Hours and hours of some athletes’ lives are spent practicing and playing. Whether on their own or with their teammates the dedication will be put in especially if they want to play at the collegiate level, while others play or participate for a little time and have the skill needed for a collegiate level.
RJ Marquez joined cheerleading his senior year of high school.
“The girls on the Lakeland cheer team convinced me,” Marquez said.
He is also one of the few male cheerleaders who will cheer at the collegiate level, at Lewis Clark State college. He will be majoring in welding technologies.
“I had some family members that did cheerleading in high school,” Marquez said. “I want to be the first one to do it collegiately.”

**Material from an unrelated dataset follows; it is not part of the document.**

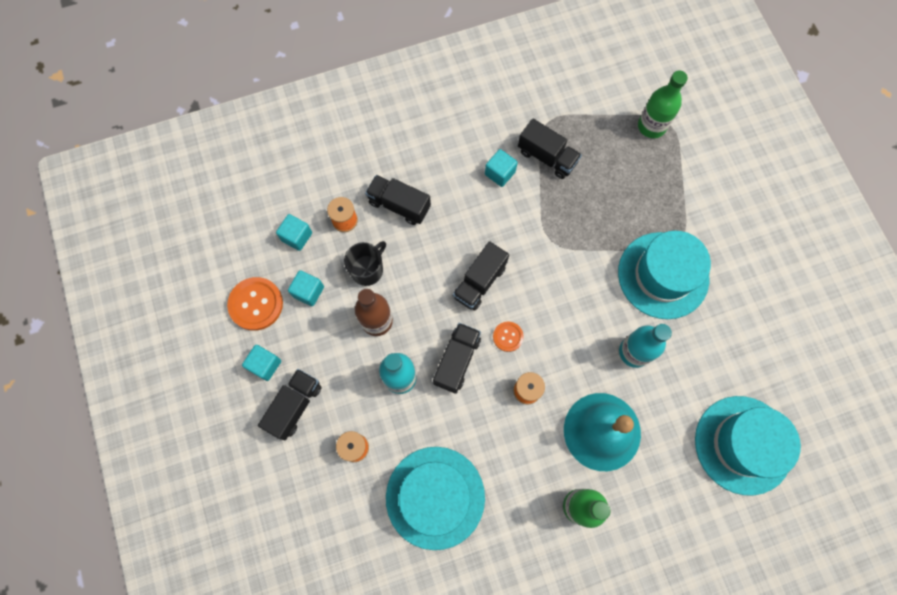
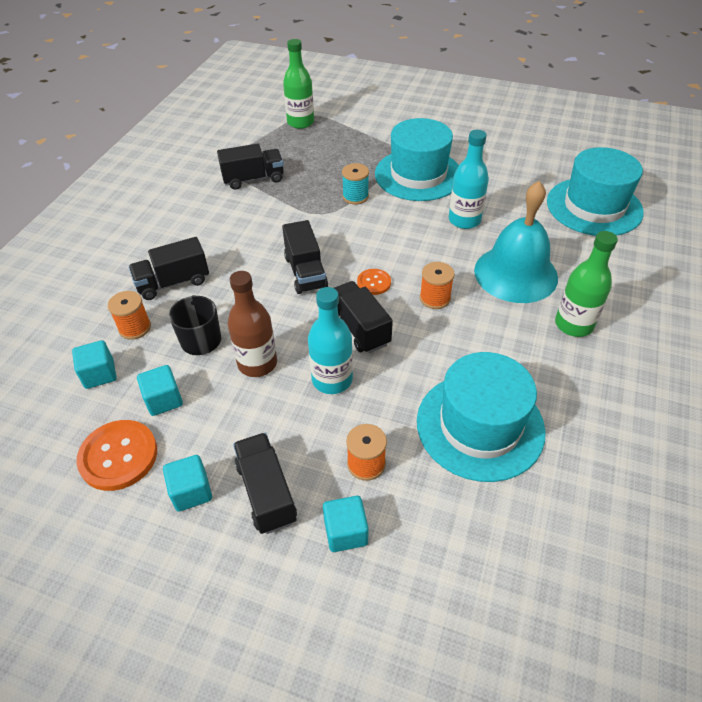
camera: 50 degrees left, 25 degrees down
turquoise cube [485,149,518,187] -> turquoise cube moved to [323,496,368,552]
none -> turquoise spool [342,163,369,204]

In the college, Marquez hopes to make good friendships with the girls and the one other male on the team.
Marquez has worked with the Lakeland cheer team for a year and can do a two man stunt. He hopes to improve his stunts by working on a one man stunt and his tumbling.
Marquez is looking forward to the basketball game he will be cheering at and the competitions that the team will compete in.
The advice Marquez gives to males wanting to cheer is “Do it.”
He believes cheerleading and wrestling are very similar. Wrestling is a very male dominated sport that females are getting into and he thinks more girls need to join, and cheer is a female dominated sport that males need to join more.